Et c’est donc dans ce pays bizarroïde (pour nous Français) que vient d’avoir lieu une votation sur un sujet extrêmement sensible. L’interdiction de la construction de nouveaux minarets propres à satisfaire les 400 000 musulmans helvètes.

57,5% des votants on accepté ce texte demandant à ce qu’il soit inscrit dans la constitution fédérale l’interdiction de la construction de nouveaux minarets sur le sol national.

Alors, plutôt que de discuter sur le résultat de la votation et sur ses implications morales autant que politiques sur notre propre sol, ce que j’imagine nombre de blogs vont se mettre à faire aujourd’hui, je voulais plutôt revenir sur le processus démocratique qui a amené à cette décision lamentable. (Ben oui, à un moment il faut bien que je le dise…)

La Suisse est une démocratie semi-directe. Cela veut dire (en simplifiant) que le peuple à le droit par le biais de votation d’initiative populaire de s’opposer aux décisions de son gouvernement, mais aussi de proposer à son tour des lois.
Autant le premier de ces droits me semble hautement profitable pour tout le monde et il serait bien que nous nous en inspirions, autant pour le deuxième je constate amèrement qu’il peut conduire à des dérives graves.

Je ne sais pas si vous vous le rappelez, mais nous venons nous-mêmes en France d’acquérir ce droit… C’était l’année dernière. Bon d’accord la loi organique sensée le mettre en œuvre n’a toujours pas été votée… Mais bon, elle existe quand même.

Notre loi à nous dit que pour qu’un référendum d’initiative populaire ait lieu, il faut qu’il réunisse deux conditions : L’approbation de 1/5 des membres du parlement ET la signature de 10% de l’électorat soit 4.5 millions de personnes.
En Suisse c’est différend puisqu’il suffit pour qu’une votation fédérale soit organisée que 100 000 personnes en expriment la volonté.

Je crois que ce dimanche nous venons de toucher aux limites de la démocratie participative… Car il a suffit qu’une bande de tout à fait minoritaire de péquenauds apeurés présente un texte, appuyé en cela par une droite populiste et raciste aux méthodes de communication efficaces, pour que la majorité l’approuve sans sourciller. Pire, qu’elle révèle ses pires instincts.

Que ce serait-il passé si notre pays avait été soumis au même choix ? C’était la question que me posait Monique dans un de ses commentaires. Franchement je ne sais pas… Vraiment, je ne sais pas. Mais en tous cas, je sais que cette perspective me fout une trouille bleue.
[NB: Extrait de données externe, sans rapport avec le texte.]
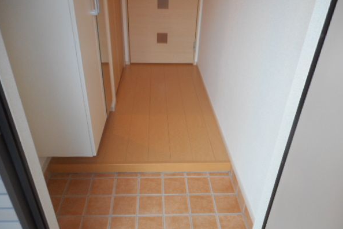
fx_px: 267
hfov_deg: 65.4
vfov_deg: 46.2
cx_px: 164
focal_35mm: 28
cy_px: 134
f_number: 3.7
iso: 200
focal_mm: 4.5
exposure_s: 1/30
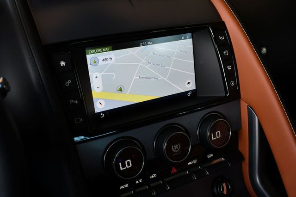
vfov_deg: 35.9
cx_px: 148
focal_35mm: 37
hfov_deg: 51.9
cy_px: 98
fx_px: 304
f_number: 4.5
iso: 400
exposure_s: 1/250
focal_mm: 25
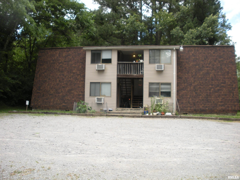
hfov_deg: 51.4
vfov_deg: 39.7
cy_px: 90
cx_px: 120
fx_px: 250
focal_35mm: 36
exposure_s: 1/217
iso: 88
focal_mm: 6.3
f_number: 3.5
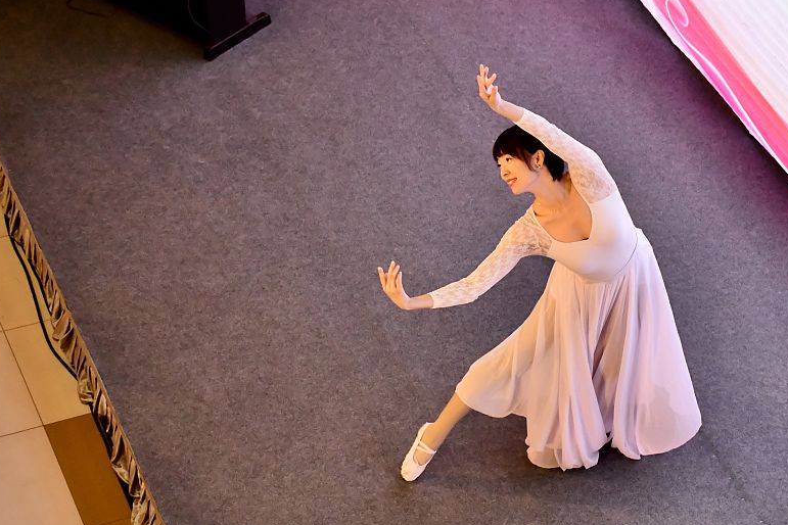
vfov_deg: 12.2
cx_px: 582
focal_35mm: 112
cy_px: 242
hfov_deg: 18.2
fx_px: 2451
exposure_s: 1/200
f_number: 7.1
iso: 2500
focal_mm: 48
Je dirais que si certains pensaient que les conditions d’applications d’un référendum d’initiative populaire en France étaient par trop drastiques, je pense que nos voisins helvètes viennent de nous démontrer que ces conditions sont essentielles. Elles sont essentielles pour justement empêcher ce qu’il vient de se passer de l’autre côté du lac… Juste là, chez nos voisins et amis.

Pour finir, je tiens à saluer un de mes nouveaux lecteurs Igor, Suisse de son état. Et qui en ce lundi matin ne doit plus trop savoir s’il doit être fier de son pays ou pas… Libération titre ce matin : Le vote de honte.
Igor, nous tous ici sommes de tout cœur avec toi.